◆ What is required ◆
What number of lines in the data below contain the string "školy"? Answer with that number alone.

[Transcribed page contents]

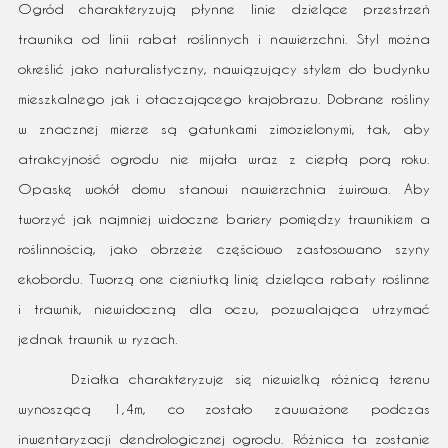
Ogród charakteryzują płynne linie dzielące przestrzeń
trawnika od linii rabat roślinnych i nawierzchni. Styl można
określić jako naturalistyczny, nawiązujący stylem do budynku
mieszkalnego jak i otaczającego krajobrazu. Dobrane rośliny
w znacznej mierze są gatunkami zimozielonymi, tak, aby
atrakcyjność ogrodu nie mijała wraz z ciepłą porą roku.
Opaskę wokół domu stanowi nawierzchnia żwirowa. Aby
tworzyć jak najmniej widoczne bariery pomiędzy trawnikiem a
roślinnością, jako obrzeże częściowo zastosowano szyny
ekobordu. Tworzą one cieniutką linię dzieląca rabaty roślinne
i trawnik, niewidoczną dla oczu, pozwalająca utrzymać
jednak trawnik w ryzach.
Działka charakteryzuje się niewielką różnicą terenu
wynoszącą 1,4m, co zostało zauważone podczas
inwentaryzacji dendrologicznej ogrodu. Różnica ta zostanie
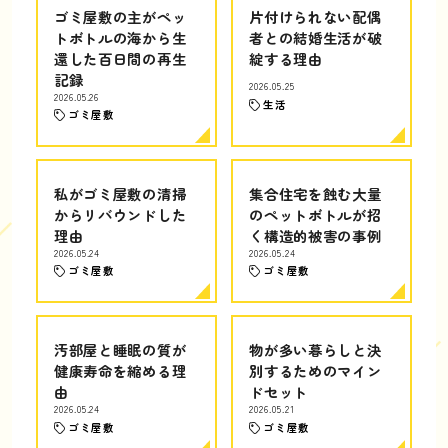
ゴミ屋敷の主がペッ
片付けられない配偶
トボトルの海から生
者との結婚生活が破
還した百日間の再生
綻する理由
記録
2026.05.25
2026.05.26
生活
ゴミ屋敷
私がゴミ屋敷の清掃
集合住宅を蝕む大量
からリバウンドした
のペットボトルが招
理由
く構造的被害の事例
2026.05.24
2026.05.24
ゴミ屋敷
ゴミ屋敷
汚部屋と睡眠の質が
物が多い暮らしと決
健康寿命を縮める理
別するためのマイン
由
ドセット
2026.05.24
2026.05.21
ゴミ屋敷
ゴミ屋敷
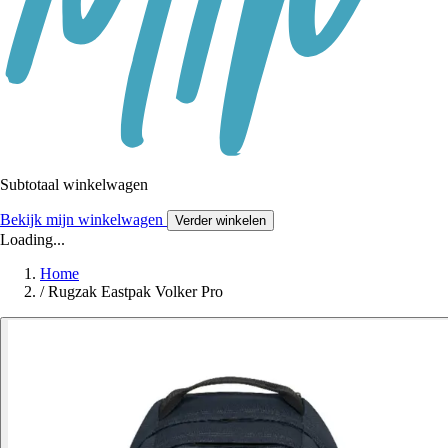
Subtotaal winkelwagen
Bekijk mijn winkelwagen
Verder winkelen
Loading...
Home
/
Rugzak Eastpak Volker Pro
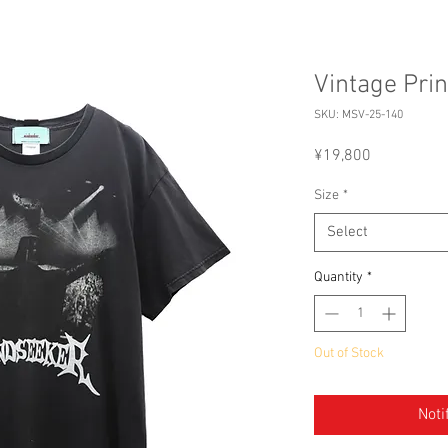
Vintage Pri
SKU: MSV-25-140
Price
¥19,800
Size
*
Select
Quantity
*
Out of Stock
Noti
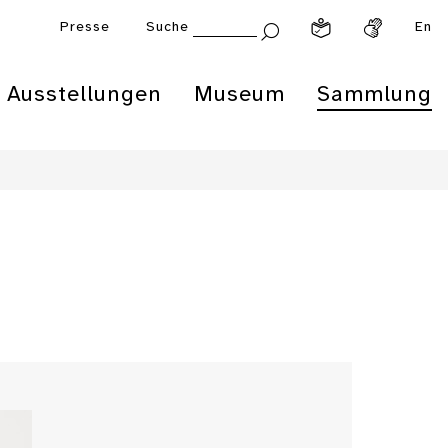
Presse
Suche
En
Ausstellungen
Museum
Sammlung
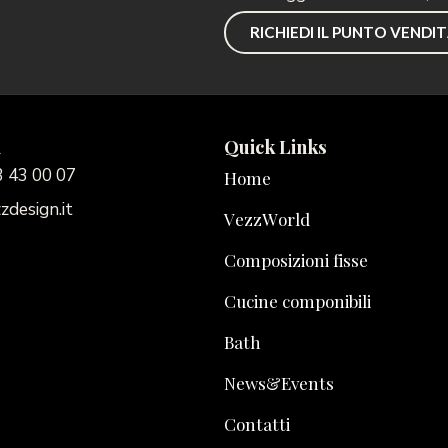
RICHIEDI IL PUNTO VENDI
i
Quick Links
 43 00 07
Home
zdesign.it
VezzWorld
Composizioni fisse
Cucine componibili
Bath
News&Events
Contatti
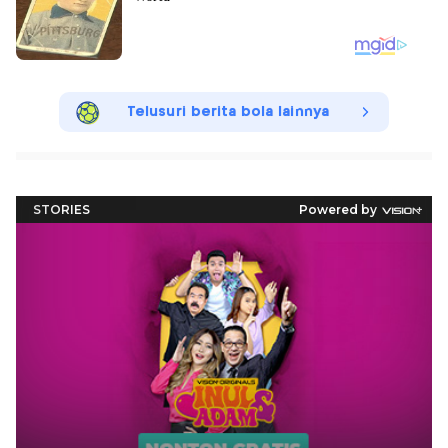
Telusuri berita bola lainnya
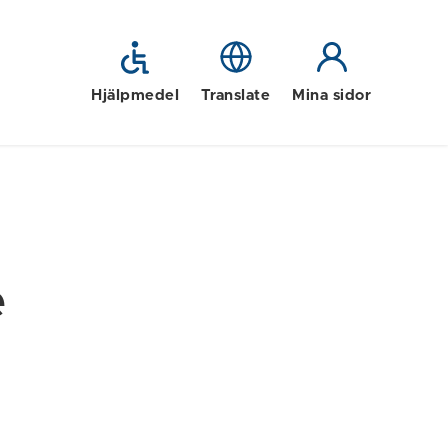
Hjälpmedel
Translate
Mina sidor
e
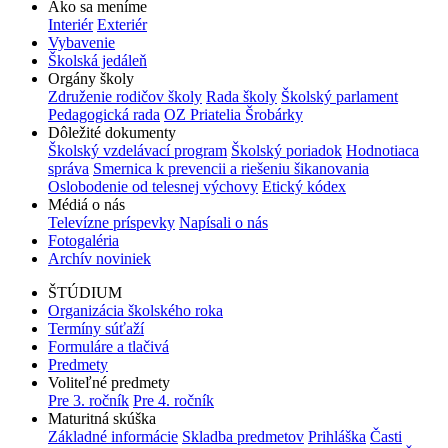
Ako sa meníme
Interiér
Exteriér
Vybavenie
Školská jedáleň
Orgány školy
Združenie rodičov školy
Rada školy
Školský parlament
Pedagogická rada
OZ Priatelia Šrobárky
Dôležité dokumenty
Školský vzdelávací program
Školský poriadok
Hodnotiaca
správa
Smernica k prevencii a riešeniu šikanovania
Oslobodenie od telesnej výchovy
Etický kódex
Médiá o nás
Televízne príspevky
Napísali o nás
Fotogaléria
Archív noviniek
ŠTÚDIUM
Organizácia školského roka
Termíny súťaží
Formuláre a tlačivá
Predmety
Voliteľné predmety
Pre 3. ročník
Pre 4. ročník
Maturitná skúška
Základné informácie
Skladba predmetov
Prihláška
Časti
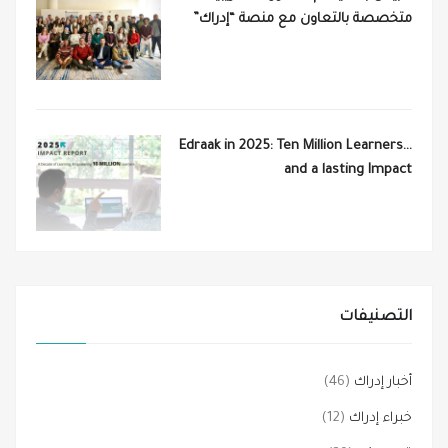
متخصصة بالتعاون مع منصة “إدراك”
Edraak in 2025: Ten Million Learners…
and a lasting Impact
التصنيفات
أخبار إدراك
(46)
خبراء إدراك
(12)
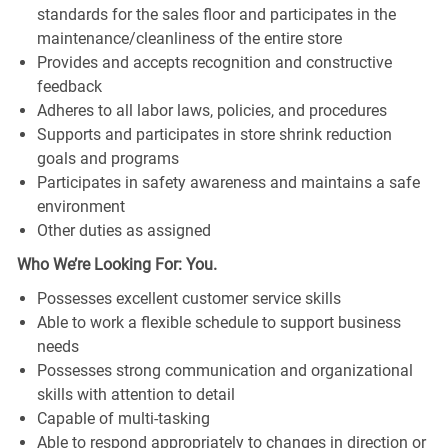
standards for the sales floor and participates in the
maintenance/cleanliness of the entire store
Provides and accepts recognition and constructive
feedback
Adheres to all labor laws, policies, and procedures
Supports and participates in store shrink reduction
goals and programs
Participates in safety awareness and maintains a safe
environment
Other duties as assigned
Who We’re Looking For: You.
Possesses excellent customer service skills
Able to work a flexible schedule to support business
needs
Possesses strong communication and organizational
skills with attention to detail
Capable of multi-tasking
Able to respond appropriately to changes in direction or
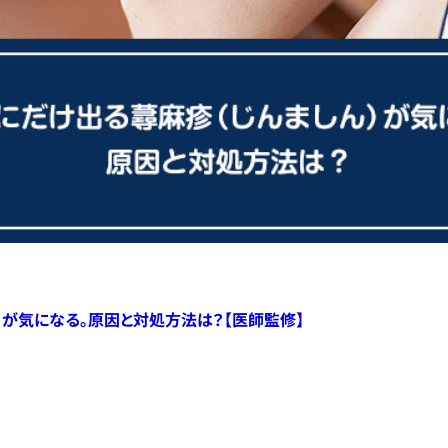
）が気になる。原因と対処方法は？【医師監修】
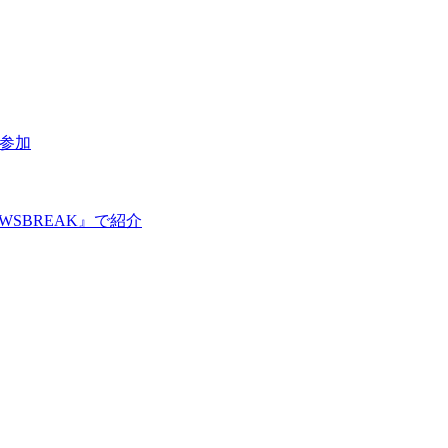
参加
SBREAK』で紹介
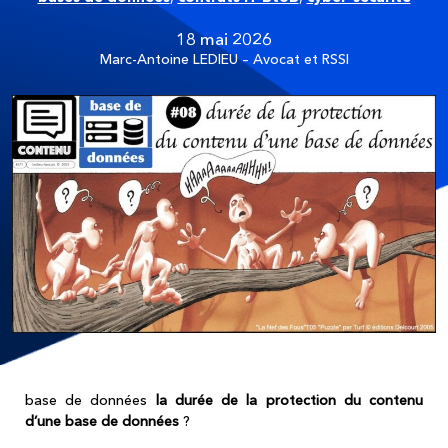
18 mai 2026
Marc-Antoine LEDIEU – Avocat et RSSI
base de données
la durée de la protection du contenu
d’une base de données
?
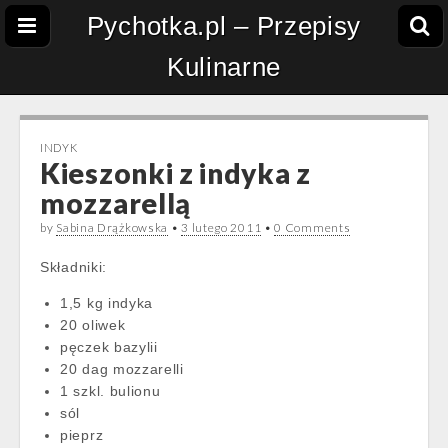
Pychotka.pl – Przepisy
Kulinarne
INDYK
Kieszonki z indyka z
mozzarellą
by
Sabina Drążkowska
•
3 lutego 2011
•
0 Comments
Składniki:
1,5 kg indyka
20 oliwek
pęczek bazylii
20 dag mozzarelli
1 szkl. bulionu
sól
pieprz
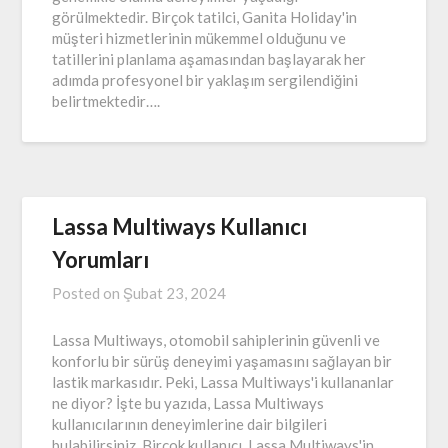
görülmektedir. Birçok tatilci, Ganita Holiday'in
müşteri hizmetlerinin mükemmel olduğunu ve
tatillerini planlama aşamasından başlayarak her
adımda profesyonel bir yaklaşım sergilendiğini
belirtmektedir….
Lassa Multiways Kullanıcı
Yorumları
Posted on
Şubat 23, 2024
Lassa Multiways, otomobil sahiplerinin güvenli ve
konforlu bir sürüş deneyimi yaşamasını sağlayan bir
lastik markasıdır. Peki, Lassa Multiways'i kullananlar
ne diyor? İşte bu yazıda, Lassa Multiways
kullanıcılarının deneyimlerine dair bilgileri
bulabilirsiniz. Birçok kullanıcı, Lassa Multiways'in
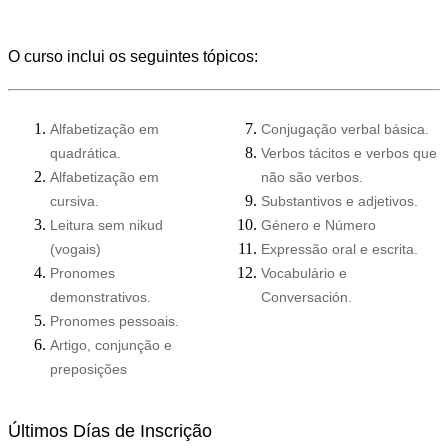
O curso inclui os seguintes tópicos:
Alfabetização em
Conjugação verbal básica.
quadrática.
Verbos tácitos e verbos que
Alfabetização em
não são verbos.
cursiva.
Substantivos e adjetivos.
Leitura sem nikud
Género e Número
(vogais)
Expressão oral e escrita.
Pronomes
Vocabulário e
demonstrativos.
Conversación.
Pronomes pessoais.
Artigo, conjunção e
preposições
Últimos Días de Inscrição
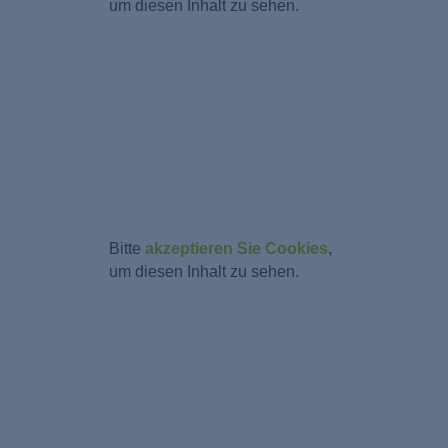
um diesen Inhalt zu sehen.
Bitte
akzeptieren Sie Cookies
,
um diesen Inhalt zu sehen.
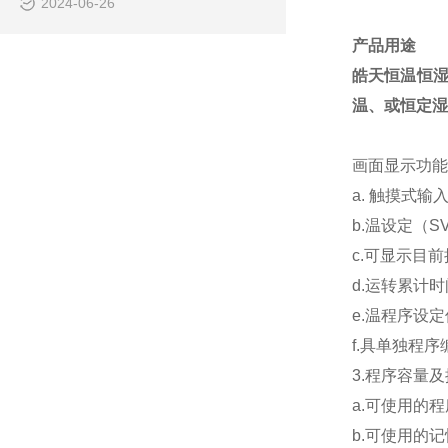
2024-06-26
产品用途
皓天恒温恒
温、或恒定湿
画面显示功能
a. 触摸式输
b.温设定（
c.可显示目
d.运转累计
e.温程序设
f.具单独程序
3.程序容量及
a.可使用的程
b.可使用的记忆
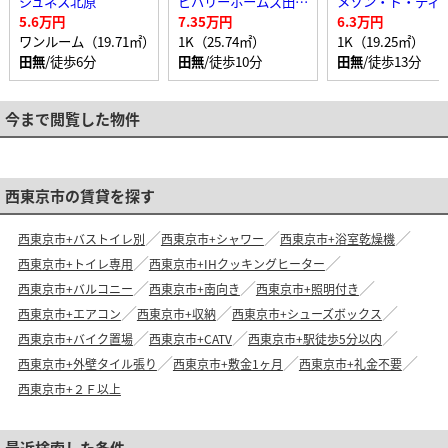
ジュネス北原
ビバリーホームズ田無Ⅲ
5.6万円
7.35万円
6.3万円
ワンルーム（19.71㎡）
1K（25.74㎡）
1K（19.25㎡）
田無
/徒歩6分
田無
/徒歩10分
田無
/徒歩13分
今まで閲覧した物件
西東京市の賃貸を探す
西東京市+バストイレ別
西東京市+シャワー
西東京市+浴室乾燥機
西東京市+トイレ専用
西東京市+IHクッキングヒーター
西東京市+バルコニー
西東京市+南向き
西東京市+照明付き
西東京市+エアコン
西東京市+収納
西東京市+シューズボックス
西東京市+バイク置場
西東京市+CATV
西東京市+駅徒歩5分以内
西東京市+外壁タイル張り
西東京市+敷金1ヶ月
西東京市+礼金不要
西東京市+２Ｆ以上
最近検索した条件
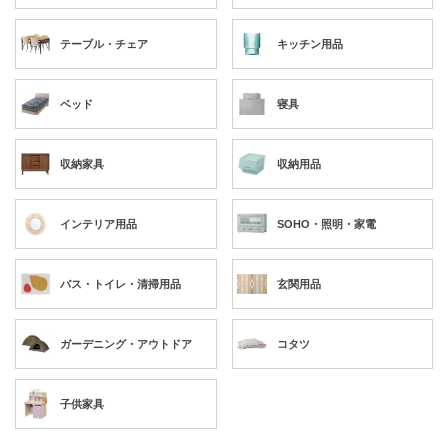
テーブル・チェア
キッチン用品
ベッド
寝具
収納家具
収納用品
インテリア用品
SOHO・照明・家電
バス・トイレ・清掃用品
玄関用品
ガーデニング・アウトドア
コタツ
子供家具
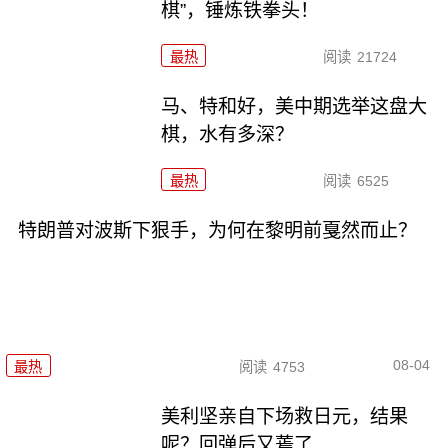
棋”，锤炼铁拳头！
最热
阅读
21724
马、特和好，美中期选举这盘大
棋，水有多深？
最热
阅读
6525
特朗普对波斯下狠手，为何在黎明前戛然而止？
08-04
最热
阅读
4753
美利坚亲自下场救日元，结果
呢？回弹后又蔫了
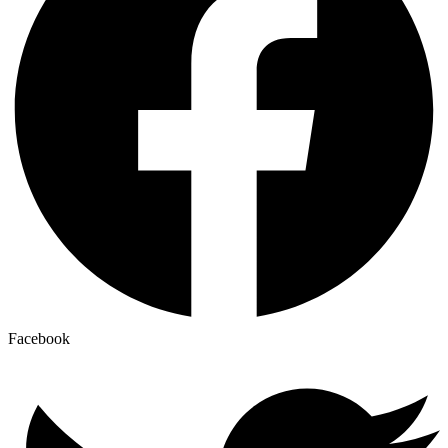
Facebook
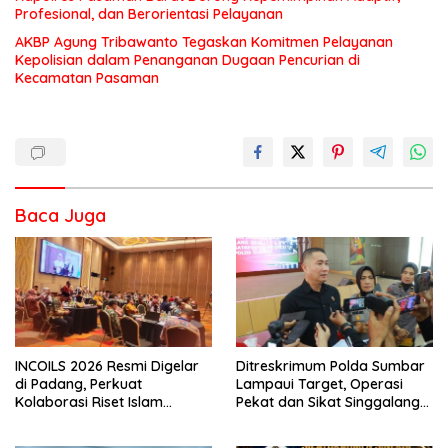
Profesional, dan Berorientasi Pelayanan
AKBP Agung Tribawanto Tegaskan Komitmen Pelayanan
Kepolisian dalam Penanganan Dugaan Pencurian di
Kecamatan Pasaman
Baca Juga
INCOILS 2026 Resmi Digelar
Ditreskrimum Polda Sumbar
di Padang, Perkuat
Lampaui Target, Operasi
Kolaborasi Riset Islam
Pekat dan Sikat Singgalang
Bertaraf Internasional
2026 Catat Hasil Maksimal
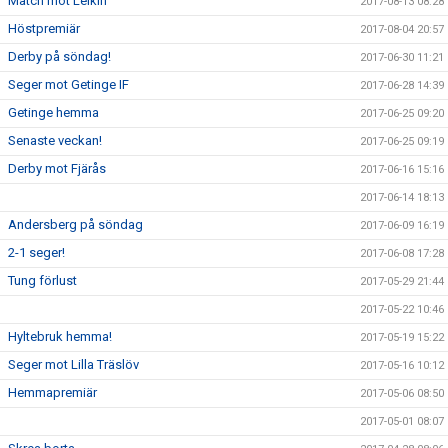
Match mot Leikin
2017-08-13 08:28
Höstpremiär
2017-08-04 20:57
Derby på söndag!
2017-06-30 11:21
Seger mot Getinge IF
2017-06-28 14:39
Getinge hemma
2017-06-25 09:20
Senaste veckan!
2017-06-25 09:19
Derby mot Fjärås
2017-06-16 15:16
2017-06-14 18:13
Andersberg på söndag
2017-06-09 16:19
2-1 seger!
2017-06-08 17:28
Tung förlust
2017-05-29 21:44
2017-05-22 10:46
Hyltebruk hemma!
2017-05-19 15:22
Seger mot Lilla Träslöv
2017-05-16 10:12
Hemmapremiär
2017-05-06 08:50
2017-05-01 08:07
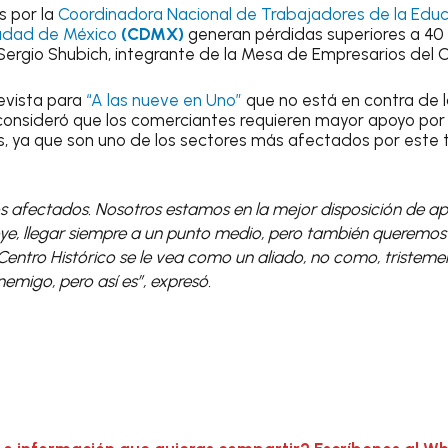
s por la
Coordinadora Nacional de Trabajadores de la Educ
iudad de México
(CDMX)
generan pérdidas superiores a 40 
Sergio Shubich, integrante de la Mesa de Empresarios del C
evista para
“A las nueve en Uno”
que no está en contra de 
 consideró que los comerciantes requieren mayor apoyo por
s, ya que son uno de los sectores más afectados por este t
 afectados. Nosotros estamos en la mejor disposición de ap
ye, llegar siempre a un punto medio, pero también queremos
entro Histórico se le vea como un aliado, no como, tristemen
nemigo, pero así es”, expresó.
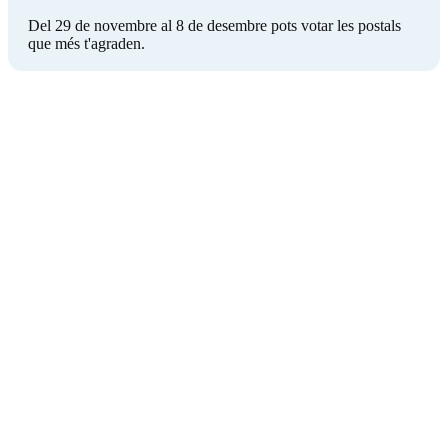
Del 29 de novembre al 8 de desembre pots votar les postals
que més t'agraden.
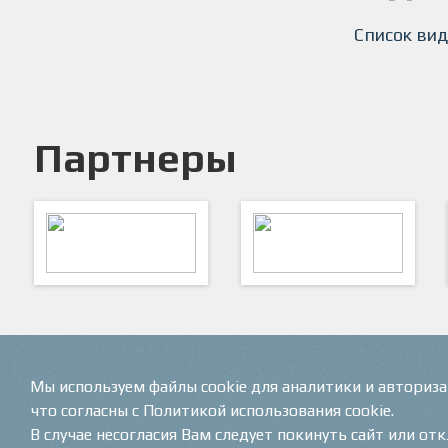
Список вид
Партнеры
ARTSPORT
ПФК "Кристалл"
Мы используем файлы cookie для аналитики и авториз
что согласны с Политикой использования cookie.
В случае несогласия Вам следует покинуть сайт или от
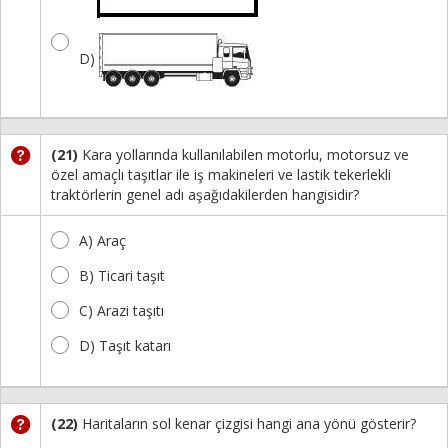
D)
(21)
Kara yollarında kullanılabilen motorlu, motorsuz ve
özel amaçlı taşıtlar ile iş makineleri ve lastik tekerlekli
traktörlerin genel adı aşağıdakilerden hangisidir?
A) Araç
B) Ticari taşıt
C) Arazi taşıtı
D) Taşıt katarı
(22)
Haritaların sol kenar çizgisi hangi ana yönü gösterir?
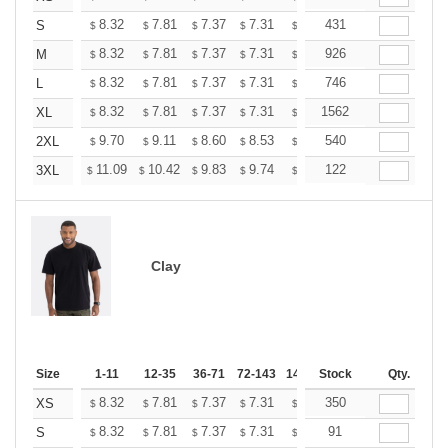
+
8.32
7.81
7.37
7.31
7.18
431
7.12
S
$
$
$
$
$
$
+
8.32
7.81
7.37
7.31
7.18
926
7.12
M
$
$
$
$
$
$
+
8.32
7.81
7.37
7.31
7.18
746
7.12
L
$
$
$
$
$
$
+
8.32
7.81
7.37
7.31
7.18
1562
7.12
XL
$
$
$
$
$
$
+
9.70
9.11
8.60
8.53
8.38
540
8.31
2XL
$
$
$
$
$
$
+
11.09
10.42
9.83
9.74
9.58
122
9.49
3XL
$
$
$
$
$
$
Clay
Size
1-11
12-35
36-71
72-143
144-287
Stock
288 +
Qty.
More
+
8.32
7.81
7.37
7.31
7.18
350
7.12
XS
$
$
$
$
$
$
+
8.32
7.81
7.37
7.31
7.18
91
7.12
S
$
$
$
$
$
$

◆ Written response ◆
3